**Instructions to follow**
Where a picture appears, leave it out, and print the rest of the records as they are.

**The records**
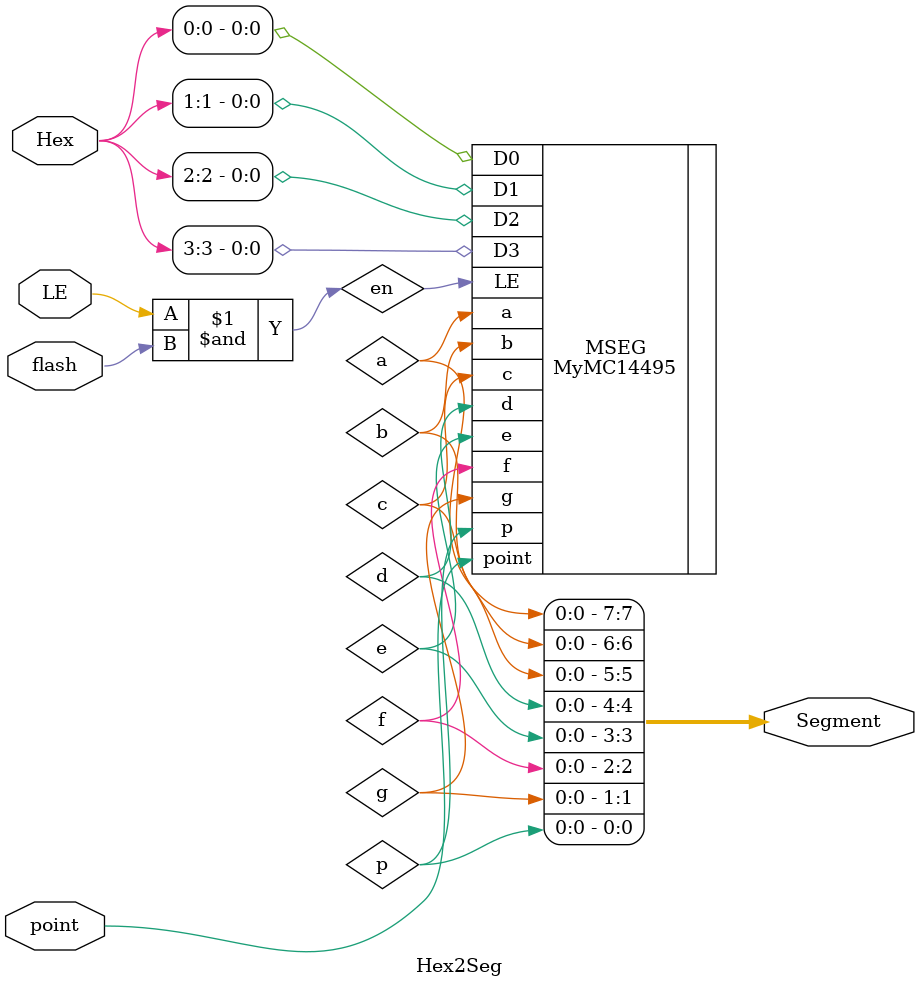
<source format=v>
`timescale 1ns / 1ps
module Hex2Seg(input [3:0] Hex,
					input LE,
					input point,
					input flash,
					output [7:0] Segment
    );
	 wire en = LE & flash;
	 MyMC14495 MSEG(.D3(Hex[3]), .D2(Hex[2]), .D1(Hex[1]), .D0(Hex[0]), .LE(en), .point(point),
							.a(a), .b(b), .c(c), .d(d), .e(e), .f(f), .g(g), .p(p));
	 assign Segment = {a, b, c, d, e, f, g, p};

endmodule

</source>
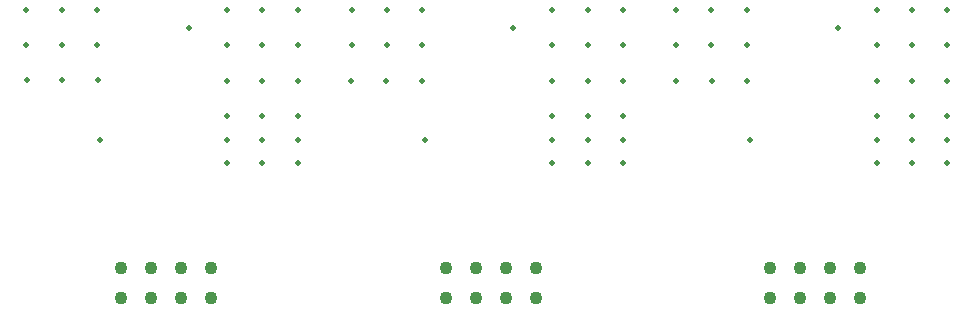
<source format=gbr>
%TF.GenerationSoftware,Altium Limited,Altium Designer,24.0.1 (36)*%
G04 Layer_Color=0*
%FSLAX45Y45*%
%MOMM*%
%TF.SameCoordinates,AADBD710-655B-4C0A-A29E-FCC33305A696*%
%TF.FilePolarity,Positive*%
%TF.FileFunction,Plated,1,2,PTH,Drill*%
%TF.Part,Single*%
G01*
G75*
%TA.AperFunction,ComponentDrill*%
%ADD46C,1.10002*%
%TA.AperFunction,ViaDrill,NotFilled*%
%ADD47C,0.50000*%
D46*
X-2774000Y-6986000D02*
D03*
X-2520000D02*
D03*
X-2266000D02*
D03*
X-24000D02*
D03*
X230000D02*
D03*
X484000D02*
D03*
X2726000D02*
D03*
X2980000D02*
D03*
X3234000D02*
D03*
X2726000Y-7240000D02*
D03*
X2980000D02*
D03*
X3234000D02*
D03*
X3488000D02*
D03*
Y-6986000D02*
D03*
X-24000Y-7240000D02*
D03*
X230000D02*
D03*
X484000D02*
D03*
X738000D02*
D03*
Y-6986000D02*
D03*
X-2774000Y-7240000D02*
D03*
X-2520000D02*
D03*
X-2266000D02*
D03*
X-2012000D02*
D03*
Y-6986000D02*
D03*
D47*
X-2969716Y-5397714D02*
D03*
X-3269716D02*
D03*
X-3569716D02*
D03*
X-825325Y-5401927D02*
D03*
X-525325D02*
D03*
X-225325D02*
D03*
X2530000Y-5400000D02*
D03*
X2230000D02*
D03*
X1930000D02*
D03*
X-2950000Y-5900000D02*
D03*
X-220000Y-5100000D02*
D03*
X-520000D02*
D03*
X-820000D02*
D03*
X880000Y-5900000D02*
D03*
Y-6100000D02*
D03*
Y-4800000D02*
D03*
X1180000Y-5400000D02*
D03*
X1480000Y-5100000D02*
D03*
X1180000Y-4800000D02*
D03*
Y-5100000D02*
D03*
Y-5700000D02*
D03*
Y-6100000D02*
D03*
X-520000Y-4800000D02*
D03*
X1480000Y-5400000D02*
D03*
X-220000Y-4800000D02*
D03*
X1180000Y-5900000D02*
D03*
X880000Y-5100000D02*
D03*
Y-5700000D02*
D03*
X1480000D02*
D03*
X880000Y-5400000D02*
D03*
X1480000Y-4800000D02*
D03*
Y-6100000D02*
D03*
X-820000Y-4800000D02*
D03*
X1480000Y-5900000D02*
D03*
X-1575000Y-6100000D02*
D03*
X-1275000Y-5400000D02*
D03*
Y-5900000D02*
D03*
Y-5700000D02*
D03*
X-1875000Y-6100000D02*
D03*
X-3575000Y-5100000D02*
D03*
X-1575000Y-5700000D02*
D03*
X-3275000Y-4800000D02*
D03*
X-1875000D02*
D03*
X-1275000Y-5100000D02*
D03*
X-1875000Y-5400000D02*
D03*
X-1275000Y-6100000D02*
D03*
X-3275000Y-5100000D02*
D03*
X-2975000D02*
D03*
X-1875000D02*
D03*
X-1275000Y-4800000D02*
D03*
X-1875000Y-5700000D02*
D03*
X-1575000Y-5900000D02*
D03*
X-1575000Y-5100000D02*
D03*
X-2975000Y-4800000D02*
D03*
X-1575000Y-5400000D02*
D03*
X-1875000Y-5900000D02*
D03*
X-3575000Y-4800000D02*
D03*
X-1575000D02*
D03*
X3925000Y-6100000D02*
D03*
Y-5700000D02*
D03*
Y-5900000D02*
D03*
X3625000Y-6100000D02*
D03*
X4225000D02*
D03*
X3625000Y-5900000D02*
D03*
X4225000D02*
D03*
X3625000Y-5700000D02*
D03*
X4225000D02*
D03*
X3625000Y-5400000D02*
D03*
X3925000D02*
D03*
X4225000D02*
D03*
Y-4800000D02*
D03*
X3925000D02*
D03*
X3625000D02*
D03*
X4225000Y-5100000D02*
D03*
X3925000D02*
D03*
X3625000D02*
D03*
X1925000Y-4800000D02*
D03*
X2225000D02*
D03*
X2525000D02*
D03*
X1925000Y-5100000D02*
D03*
X2225000D02*
D03*
X2525000D02*
D03*
X-200000Y-5900000D02*
D03*
X2550000D02*
D03*
X3300000Y-4950000D02*
D03*
X550000D02*
D03*
X-2200000D02*
D03*
%TF.MD5,563b54c45d52313473e9fb71be287fb1*%
M02*

</source>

**Completed task**
<source format=v>
`timescale 1ns / 1ps
module Hex2Seg(input [3:0] Hex,
					input LE,
					input point,
					input flash,
					output [7:0] Segment
    );
	 wire en = LE & flash;
	 MyMC14495 MSEG(.D3(Hex[3]), .D2(Hex[2]), .D1(Hex[1]), .D0(Hex[0]), .LE(en), .point(point),
							.a(a), .b(b), .c(c), .d(d), .e(e), .f(f), .g(g), .p(p));
	 assign Segment = {a, b, c, d, e, f, g, p};

endmodule

</source>
<source format=gbr>
%TF.GenerationSoftware,Altium Limited,Altium Designer,24.0.1 (36)*%
G04 Layer_Color=0*
%FSLAX45Y45*%
%MOMM*%
%TF.SameCoordinates,AADBD710-655B-4C0A-A29E-FCC33305A696*%
%TF.FilePolarity,Positive*%
%TF.FileFunction,Plated,1,2,PTH,Drill*%
%TF.Part,Single*%
G01*
G75*
%TA.AperFunction,ComponentDrill*%
%ADD46C,1.10002*%
%TA.AperFunction,ViaDrill,NotFilled*%
%ADD47C,0.50000*%
D46*
X-2774000Y-6986000D02*
D03*
X-2520000D02*
D03*
X-2266000D02*
D03*
X-24000D02*
D03*
X230000D02*
D03*
X484000D02*
D03*
X2726000D02*
D03*
X2980000D02*
D03*
X3234000D02*
D03*
X2726000Y-7240000D02*
D03*
X2980000D02*
D03*
X3234000D02*
D03*
X3488000D02*
D03*
Y-6986000D02*
D03*
X-24000Y-7240000D02*
D03*
X230000D02*
D03*
X484000D02*
D03*
X738000D02*
D03*
Y-6986000D02*
D03*
X-2774000Y-7240000D02*
D03*
X-2520000D02*
D03*
X-2266000D02*
D03*
X-2012000D02*
D03*
Y-6986000D02*
D03*
D47*
X-2969716Y-5397714D02*
D03*
X-3269716D02*
D03*
X-3569716D02*
D03*
X-825325Y-5401927D02*
D03*
X-525325D02*
D03*
X-225325D02*
D03*
X2530000Y-5400000D02*
D03*
X2230000D02*
D03*
X1930000D02*
D03*
X-2950000Y-5900000D02*
D03*
X-220000Y-5100000D02*
D03*
X-520000D02*
D03*
X-820000D02*
D03*
X880000Y-5900000D02*
D03*
Y-6100000D02*
D03*
Y-4800000D02*
D03*
X1180000Y-5400000D02*
D03*
X1480000Y-5100000D02*
D03*
X1180000Y-4800000D02*
D03*
Y-5100000D02*
D03*
Y-5700000D02*
D03*
Y-6100000D02*
D03*
X-520000Y-4800000D02*
D03*
X1480000Y-5400000D02*
D03*
X-220000Y-4800000D02*
D03*
X1180000Y-5900000D02*
D03*
X880000Y-5100000D02*
D03*
Y-5700000D02*
D03*
X1480000D02*
D03*
X880000Y-5400000D02*
D03*
X1480000Y-4800000D02*
D03*
Y-6100000D02*
D03*
X-820000Y-4800000D02*
D03*
X1480000Y-5900000D02*
D03*
X-1575000Y-6100000D02*
D03*
X-1275000Y-5400000D02*
D03*
Y-5900000D02*
D03*
Y-5700000D02*
D03*
X-1875000Y-6100000D02*
D03*
X-3575000Y-5100000D02*
D03*
X-1575000Y-5700000D02*
D03*
X-3275000Y-4800000D02*
D03*
X-1875000D02*
D03*
X-1275000Y-5100000D02*
D03*
X-1875000Y-5400000D02*
D03*
X-1275000Y-6100000D02*
D03*
X-3275000Y-5100000D02*
D03*
X-2975000D02*
D03*
X-1875000D02*
D03*
X-1275000Y-4800000D02*
D03*
X-1875000Y-5700000D02*
D03*
X-1575000Y-5900000D02*
D03*
X-1575000Y-5100000D02*
D03*
X-2975000Y-4800000D02*
D03*
X-1575000Y-5400000D02*
D03*
X-1875000Y-5900000D02*
D03*
X-3575000Y-4800000D02*
D03*
X-1575000D02*
D03*
X3925000Y-6100000D02*
D03*
Y-5700000D02*
D03*
Y-5900000D02*
D03*
X3625000Y-6100000D02*
D03*
X4225000D02*
D03*
X3625000Y-5900000D02*
D03*
X4225000D02*
D03*
X3625000Y-5700000D02*
D03*
X4225000D02*
D03*
X3625000Y-5400000D02*
D03*
X3925000D02*
D03*
X4225000D02*
D03*
Y-4800000D02*
D03*
X3925000D02*
D03*
X3625000D02*
D03*
X4225000Y-5100000D02*
D03*
X3925000D02*
D03*
X3625000D02*
D03*
X1925000Y-4800000D02*
D03*
X2225000D02*
D03*
X2525000D02*
D03*
X1925000Y-5100000D02*
D03*
X2225000D02*
D03*
X2525000D02*
D03*
X-200000Y-5900000D02*
D03*
X2550000D02*
D03*
X3300000Y-4950000D02*
D03*
X550000D02*
D03*
X-2200000D02*
D03*
%TF.MD5,563b54c45d52313473e9fb71be287fb1*%
M02*

</source>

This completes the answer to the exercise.